The fund will also consider private credit investments through secondary market transactions. 

In addition, the fund will also seek investments in public credit, including public high-yield bonds, broadly syndicated loans, securitized bonds and emerging markets debt.

This strategy focuses on investing in liquid credit assets that provide "compelling returns" while also supporting liquidity management. It aims to identify relative value opportunities across a broad range of markets, including below-investment-grade corporate bonds and loans from U.S. and European issuers; senior and mezzanine tranches of securitized products such as collateralized loan obligations (CLOs); residential mortgages and commercial mortgages; and below-investment-grade sovereign, quasi-sovereign and corporate debt from emerging markets.

Additionally, the Fund may allocate capital to exchange-traded funds (ETFs), including those managed by Morgan Stanley, that implement public credit investment strategies.

The fund will offer quarterly repurchase offers between 5% and 25% of its outstanding shares at NAV, but generally anticipates repurchases of 5% of its outstanding shares every quarter.

"Shareholders may not be able to sell their shares when and/or in the amount they desire," the SEC filing noted.

Last month, JPMorgan also filed with the SEC for its JPMorgan Public and Private Credit Fund, which would allow investors to redeem 7.5% on a quarterly basis, Reuters reported.

JPMorgan also asked for an exemption to allow the fund to repurchase up to 2% of outstanding shares each month, the filing stated.

These new funds invested in public and private credit come amid a surge in investor withdrawal requests in the $3 trillion private credit market. Mounting pressure has prompted many banks and asset managers to cap withdrawals in recent weeks.

Apollo Global Management (NYSE:APO), Blackstone Inc. (NYSE:BX), and Barings BDC INC. (NYSE:BBDC) have all restricted investor withdrawals aggressively.

Semi-liquid vehicles typically offer 5% quarterly liquidity, but many are now overwhelmed by demand. 

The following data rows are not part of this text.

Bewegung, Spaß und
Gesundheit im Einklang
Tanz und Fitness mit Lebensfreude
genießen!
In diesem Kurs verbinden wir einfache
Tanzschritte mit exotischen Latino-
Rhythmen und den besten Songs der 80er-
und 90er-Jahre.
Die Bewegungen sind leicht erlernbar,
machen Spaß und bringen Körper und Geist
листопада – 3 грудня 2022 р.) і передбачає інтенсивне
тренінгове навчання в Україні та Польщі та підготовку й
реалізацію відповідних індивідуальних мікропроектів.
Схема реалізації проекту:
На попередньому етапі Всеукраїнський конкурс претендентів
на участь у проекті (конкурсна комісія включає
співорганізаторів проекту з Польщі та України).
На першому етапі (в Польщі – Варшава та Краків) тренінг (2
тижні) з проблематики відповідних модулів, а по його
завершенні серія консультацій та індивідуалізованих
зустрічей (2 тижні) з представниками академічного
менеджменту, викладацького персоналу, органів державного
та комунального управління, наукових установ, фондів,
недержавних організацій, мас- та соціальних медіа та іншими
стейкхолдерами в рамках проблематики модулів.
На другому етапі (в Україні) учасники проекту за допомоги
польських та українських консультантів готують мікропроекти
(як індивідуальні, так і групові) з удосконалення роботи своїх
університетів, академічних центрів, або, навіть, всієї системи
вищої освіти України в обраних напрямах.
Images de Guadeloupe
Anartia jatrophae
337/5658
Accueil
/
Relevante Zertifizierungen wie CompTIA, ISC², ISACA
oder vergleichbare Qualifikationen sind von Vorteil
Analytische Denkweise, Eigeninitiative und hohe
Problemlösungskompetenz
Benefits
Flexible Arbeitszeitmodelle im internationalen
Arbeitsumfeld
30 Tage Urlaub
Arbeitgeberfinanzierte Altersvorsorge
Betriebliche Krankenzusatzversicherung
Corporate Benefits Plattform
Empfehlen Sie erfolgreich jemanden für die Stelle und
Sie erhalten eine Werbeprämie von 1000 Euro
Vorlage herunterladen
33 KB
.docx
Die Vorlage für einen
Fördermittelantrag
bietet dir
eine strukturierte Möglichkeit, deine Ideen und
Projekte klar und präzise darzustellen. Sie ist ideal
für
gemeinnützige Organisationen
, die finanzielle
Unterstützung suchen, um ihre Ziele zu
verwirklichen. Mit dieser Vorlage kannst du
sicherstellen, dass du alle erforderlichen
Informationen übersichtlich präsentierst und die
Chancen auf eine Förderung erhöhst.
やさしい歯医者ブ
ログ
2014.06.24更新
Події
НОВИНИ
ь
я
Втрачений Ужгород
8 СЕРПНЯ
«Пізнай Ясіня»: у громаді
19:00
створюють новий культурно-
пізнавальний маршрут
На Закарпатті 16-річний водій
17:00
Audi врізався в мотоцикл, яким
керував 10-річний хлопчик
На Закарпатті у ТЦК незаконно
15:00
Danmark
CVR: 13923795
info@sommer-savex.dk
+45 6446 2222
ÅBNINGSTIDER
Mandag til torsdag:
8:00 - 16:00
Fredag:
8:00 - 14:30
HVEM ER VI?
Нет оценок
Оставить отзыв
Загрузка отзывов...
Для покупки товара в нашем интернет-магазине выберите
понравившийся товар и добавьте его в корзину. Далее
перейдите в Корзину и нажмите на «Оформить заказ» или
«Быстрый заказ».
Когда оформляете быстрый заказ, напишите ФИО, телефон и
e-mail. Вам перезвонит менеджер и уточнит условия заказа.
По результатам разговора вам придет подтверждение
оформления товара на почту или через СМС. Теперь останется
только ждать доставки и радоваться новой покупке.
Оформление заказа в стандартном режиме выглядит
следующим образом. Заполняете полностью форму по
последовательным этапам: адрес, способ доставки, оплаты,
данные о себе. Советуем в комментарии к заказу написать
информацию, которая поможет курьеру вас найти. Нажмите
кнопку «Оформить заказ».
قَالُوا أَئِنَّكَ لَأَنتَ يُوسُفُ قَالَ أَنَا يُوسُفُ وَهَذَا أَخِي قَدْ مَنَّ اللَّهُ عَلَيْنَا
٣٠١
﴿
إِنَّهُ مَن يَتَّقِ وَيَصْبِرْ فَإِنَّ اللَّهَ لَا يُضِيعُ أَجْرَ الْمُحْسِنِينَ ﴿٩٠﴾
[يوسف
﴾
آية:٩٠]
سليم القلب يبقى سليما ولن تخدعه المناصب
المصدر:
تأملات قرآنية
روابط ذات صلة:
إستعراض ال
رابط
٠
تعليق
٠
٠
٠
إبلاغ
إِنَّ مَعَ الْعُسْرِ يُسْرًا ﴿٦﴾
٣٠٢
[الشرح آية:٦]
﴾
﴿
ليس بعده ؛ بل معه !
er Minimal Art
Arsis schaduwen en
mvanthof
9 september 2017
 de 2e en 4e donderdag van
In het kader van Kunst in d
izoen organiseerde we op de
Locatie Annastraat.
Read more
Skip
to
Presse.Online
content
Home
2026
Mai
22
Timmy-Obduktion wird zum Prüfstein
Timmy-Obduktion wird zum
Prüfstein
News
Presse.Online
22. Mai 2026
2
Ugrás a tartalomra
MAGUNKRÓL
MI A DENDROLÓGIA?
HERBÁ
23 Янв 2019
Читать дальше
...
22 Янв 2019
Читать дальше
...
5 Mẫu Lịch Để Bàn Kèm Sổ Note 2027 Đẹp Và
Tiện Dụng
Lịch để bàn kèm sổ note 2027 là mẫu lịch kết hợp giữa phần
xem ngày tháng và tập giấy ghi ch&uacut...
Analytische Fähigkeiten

Barings, for instance, capped redemptions after investors attempted to pull out 11.3% of shares in the first quarter, ultimately honoring only 44.3% of those requests on a pro-rata basis.

Meanwhile, Goldman Sachs (NYSE:GS) revealed that its private credit fund saw redemption requests of just under 5% of shares in the first quarter, crediting a resilient institutional investor base that is fundamentally more tolerant of illiquidity than the broader retail market.